If we check again with cross validation, the new model is still averaging ~8% which is not very good. 

In [None]:
results20 = cross_val_score(cart_model20, X_train, Y_train, cv=kfold, scoring='accuracy')

print(results20)
print("Baseline: %.2f%% (%.2f%%)" % (results20.mean()*100, results.std()*100))

#### Final Model

So it seems that the `knn_model` might be the best model for OkCupid to use when users don't have their signs listed on their user profile. By using the hold out or validation set, we get ~8% accuracy which is not very good. 

In [None]:
knn_predictionsVal = knn_model.predict(X_val) 
print(classification_report(Y_val, knn_predictionsVal))

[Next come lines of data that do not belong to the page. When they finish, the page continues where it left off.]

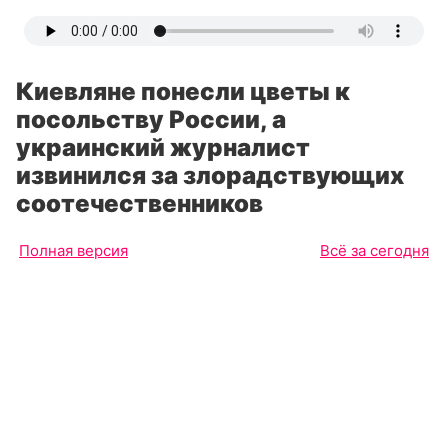
Киевляне понесли цветы к
посольству России, а
украинский журналист
извинился за злорадствующих
соотечественников
Полная версия
Всё за сегодня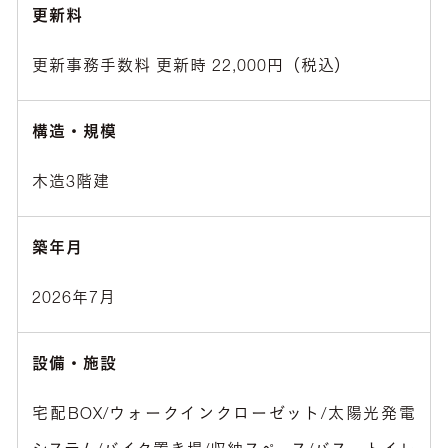
更新料
更新事務手数料 更新時 22,000円（税込）
構造・規模
木造3階建
築年月
2026年7月
設備・施設
宅配BOX/ウォークインクローゼット/太陽光発電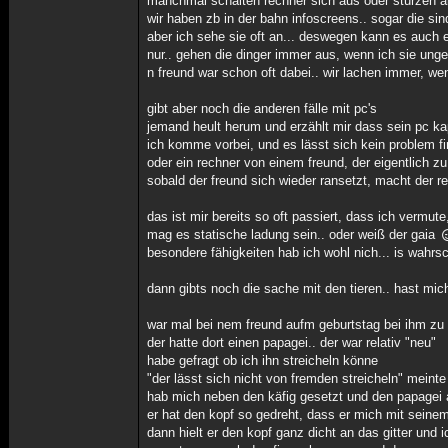
manchmal schalten rechner sich aus oder stürzen 
wir haben zb in der bahn infoscreens.. sogar die si
aber ich sehe sie oft an... deswegen kann es auch ei
nur.. gehen die dinger immer aus, wenn ich sie un
n freund war schon oft dabei.. wir lachen immer, we
gibt aber noch die anderen fälle mit pc's
jemand heult herum und erzählt mir dass sein pc kap
ich komme vorbei, und es lässt sich kein problem f
oder ein rechner von einem freund, der eigentlich z
sobald der freund sich wieder ransetzt, macht der re
das ist mir bereits so oft passiert, dass ich verm
mag es statische ladung sein.. oder weiß der gaia
besondere fähigkeiten hab ich wohl nich... is wahrs
dann gibts noch die sache mit den tieren.. hast mich
war mal bei nem freund aufm geburtstag bei ihm zu
der hatte dort einen papagei.. der war relativ "neu"
habe gefragt ob ich ihn streicheln könne
"der lässt sich nicht von fremden streicheln" meinte
hab mich neben den käfig gesetzt und den papagei 
er hat den kopf so gedreht, dass er mich mit sein
dann hielt er den kopf ganz dicht an das gitter und 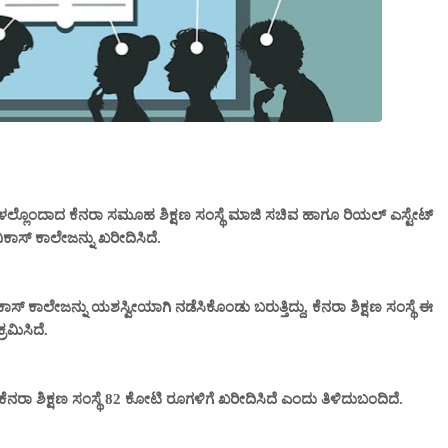
್ಥೆಗಳಲ್ಲೊಂದಾದ ಕೆನರಾ ಸಮೂಹ ಶಿಕ್ಷಣ ಸಂಸ್ಥೆ ಮಾಜಿ ಸಚಿವ ಹಾಗೂ ರಿಯಲ್ ಎಸ್ಟೇಟ್
ವಿಕಾಸ್‌ ಕಾಲೇಜನ್ನು ಖರೀದಿಸಿದೆ.
ಕಾಸ್ ಕಾಲೇಜನ್ನು ಯಶಸ್ವೀಯಾಗಿ ನಡೆಸಿಕೊಂಡು ಬರುತ್ತಿದ್ದು, ಕೆನರಾ ಶಿಕ್ಷಣ ಸಂಸ್ಥೆ ಈ
ರಮಿಸಿದೆ.
ನು ಕೆನರಾ ಶಿಕ್ಷಣ ಸಂಸ್ಥೆ 82 ಕೋಟಿ ರೂಗಳಿಗೆ ಖರೀದಿಸಿದೆ ಎಂದು ತಿಳಿದುಬಂದಿದೆ.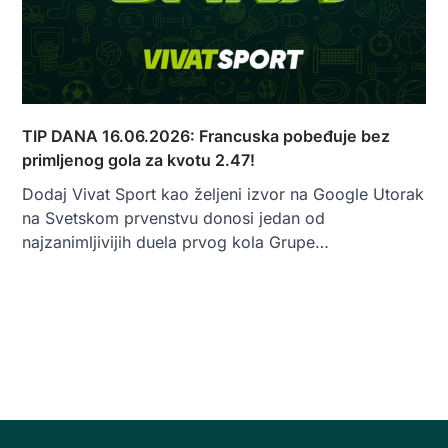
TIP DANA 16.06.2026: Francuska pobeđuje bez
primljenog gola za kvotu 2.47!
Dodaj Vivat Sport kao željeni izvor na Google Utorak
na Svetskom prvenstvu donosi jedan od
najzanimljivijih duela prvog kola Grupe…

In the confusion matrix, it becomes clear that Cancer, Gemini, Leo, and Virgo was predicted most often, but was not super accurate since the vertical color band represents even distributed guesses mostly wrong and some correct. 

In [None]:
final_cm = confusion_matrix(Y_val, knn_predictionsVal)
knn_labels = knn_model.classes_


In [None]:
final_cm

In [None]:
knn_labels

In [None]:
plt.figure(figsize=(10,7))

ax= plt.subplot()
sns.heatmap(final_cm, annot=True, ax = ax, fmt="d");

# labels, title and ticks
ax.set_xlabel('Predicted labels');
ax.set_ylabel('True labels'); 
ax.set_title('Confusion Matrix');
ax.yaxis.set_tick_params(rotation=60)
ax.xaxis.set_tick_params(rotation=45)

ax.xaxis.set_ticklabels(knn_labels); 
ax.yaxis.set_ticklabels(knn_labels);

#### General Comments

In this project machine learning was used to predict the astrological signs of OkCupid users. This is an important feature since many people believe in astrology and matches between compatible star signs. If users don't input their signs, an algorithmic solution could have generated a sign to impute missing data when making matches.

Alas, the final selected algorithm did no better than basic guessing.